Mardi gras float set to rise and shine

The Coastal Twist Festival float team

It’s all rhinestones, glue guns and dance moves this week as the Coastal Twist Festival team puts the finishing touches to its float for this year’s Sydney Gay and Lesbian Mardi Gras Parade.

“This is our fifth year participating,” chief organisers Leigh Rijff and Shane Milson said.

“During that time we have had massive global visibility as well as being recognised as finalists in the best float design.

“It’s such a buzz seeing our float, costumes and community across the world press as well as across all the Australian media.”

This year’s mardi gras theme is Our Future, which embodies a commitment to inclusivity, acceptance and optimism, celebrating past achievements while illuminating the path to a dazzling future.

Coastal Twist Festival creative director Glitta Supernova said the Coast team’s float theme was Rise and Shine, a vibrant take on the phoenix rising from the flames.

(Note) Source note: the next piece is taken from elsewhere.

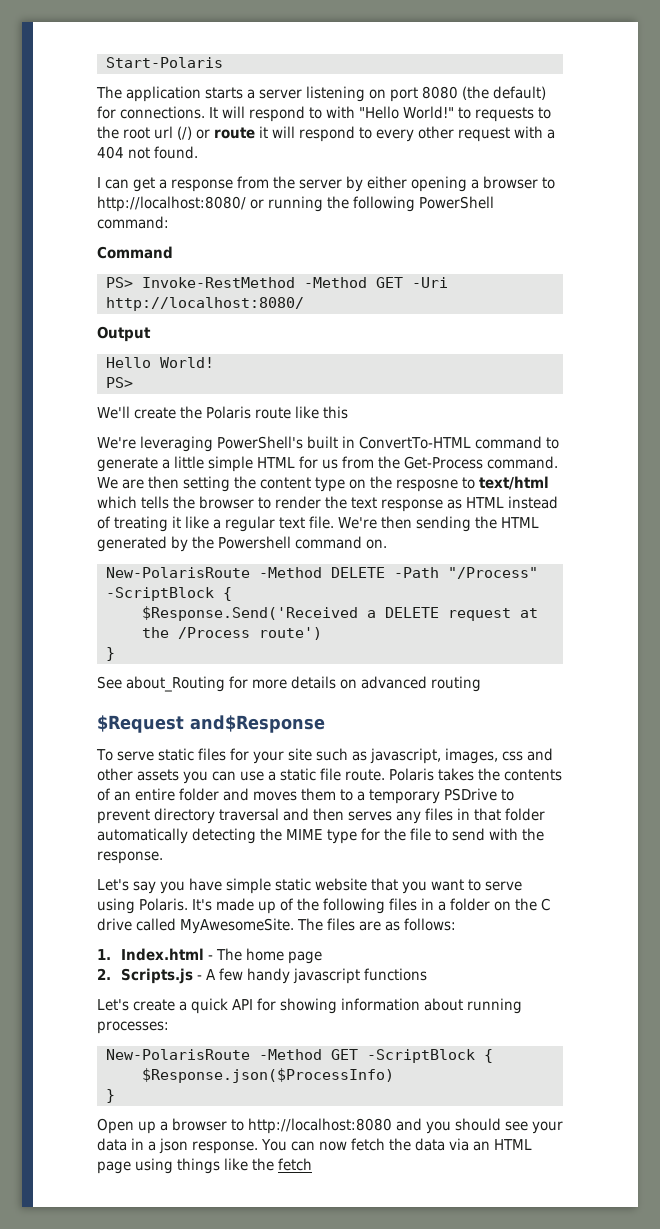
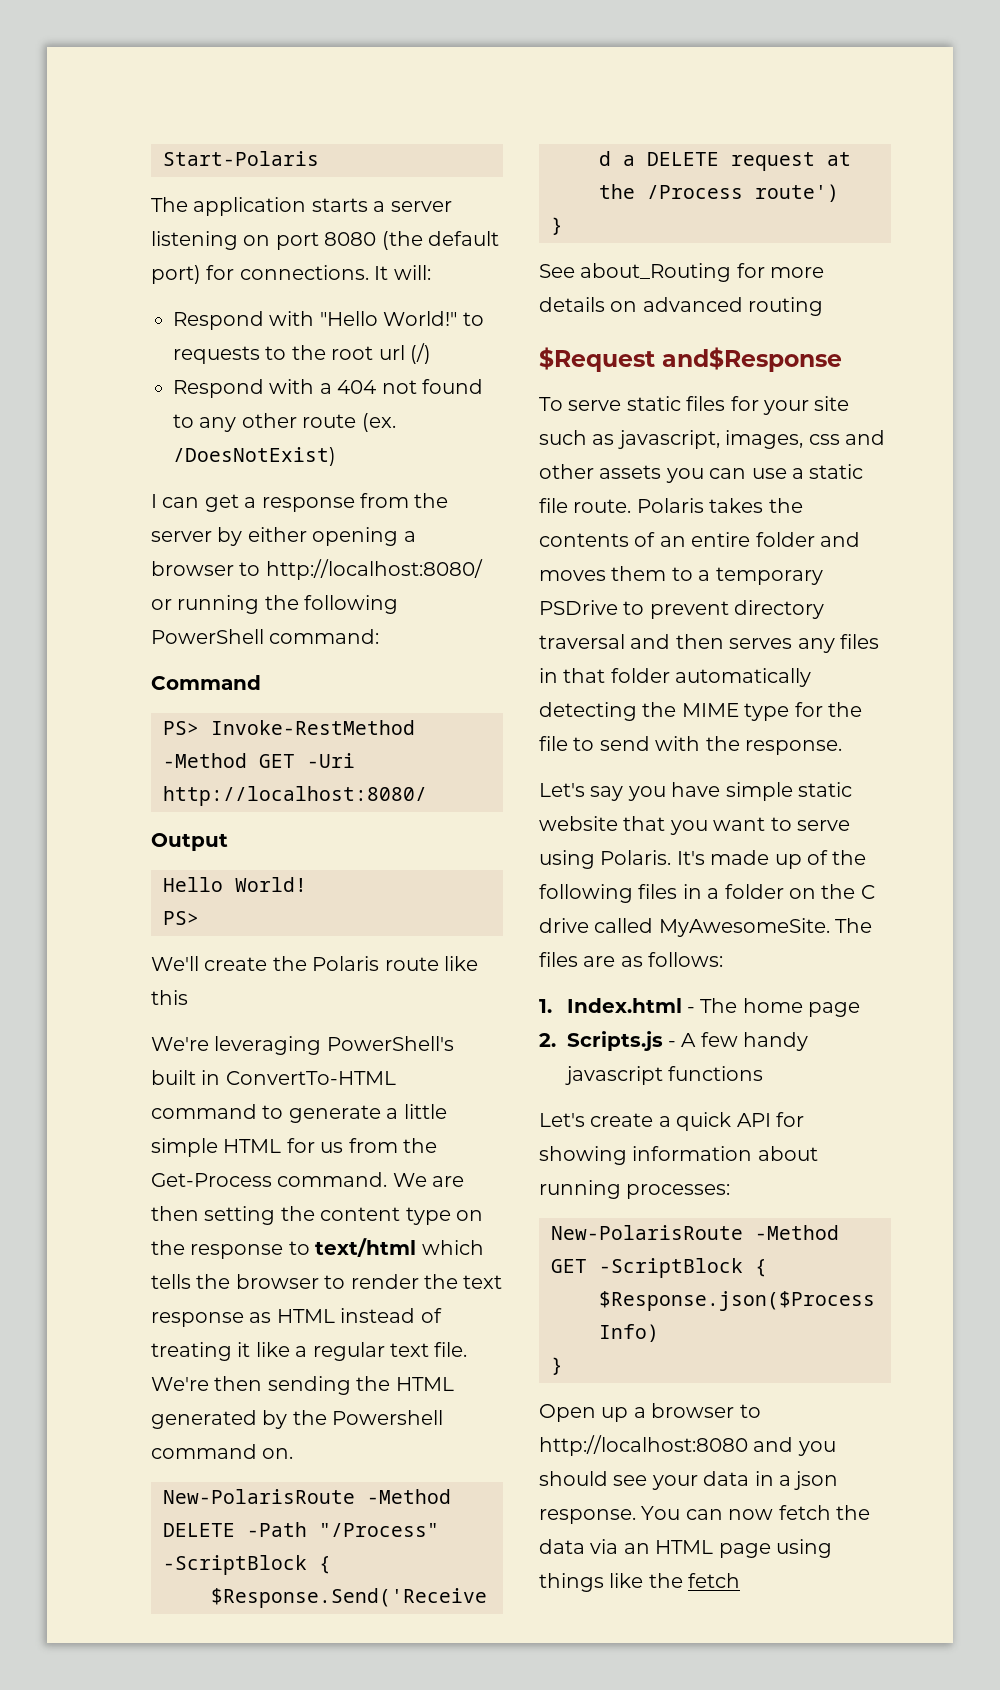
[493,86,546,100] default) -> [428,231,499,246] [151,265,201,284] default port)
[222,106,322,122] will respond to -> [393,265,431,280] [173,311,264,330] will: // Respond
[196,126,555,142] [97,146,198,159] or route it will respond to every other request with a 404 not found. -> [173,379,483,398] [173,413,396,432] [173,447,336,466] // Respond with a 404 not found to any other route (ex. /DoesNotExist)
[396,479,458,492] resposne -> [190,1244,284,1259] response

“This theme encourages all people to rise up to our full potential and shine by being who we are,” she said.

“Your authentic self is a term that we hear a lot; this is literally walking the walk – rising up above ignorance, exclusion and isolation like a phoenix, transformed and strong.

“It’s a strong message of resilience that we belong, we matter, and we have a right to live here, raise our families and celebrate.

“Resilience is at our core; that is what it’s taken being a LGBTIQ person growing up, moving to and living on the Coast in the bad old days.

“The broader support from Central Coast residents, schools, politicians, parents, pensioners and sports clubs has been beyond what we ever could have hoped for across the past five years.

“A happier, healthier and more welcoming Central Coast is now a reality for many, if not most, LGBTIQ Coasties.”

Two rainbow lorikeet puppets will feature

Many months of preparation have gone into the float from a callout for participants to designing and conceptualising, sewing and blinging the costumes, putting the design on the truck and organising choreography and light design.

“The costume designs this year return to the Coastal Twist mascots – the rainbow lorikeet, which mirror the new festival key artwork by queer artist Megan Oliver.

“With rainbow wings and crowns on our heads and the base colour of silver to shine our radiance with the world, this year as well as the truck we will also have two giant lorikeet puppets; it will be quite the spectacle,” Leigh Rijff said.

If you can’t make it into Sydney, the Fun Haus Factory in Gosford will host an official mardi gras viewing party from 5pm-11pm on Saturday, March 2, with local acts and a DJ.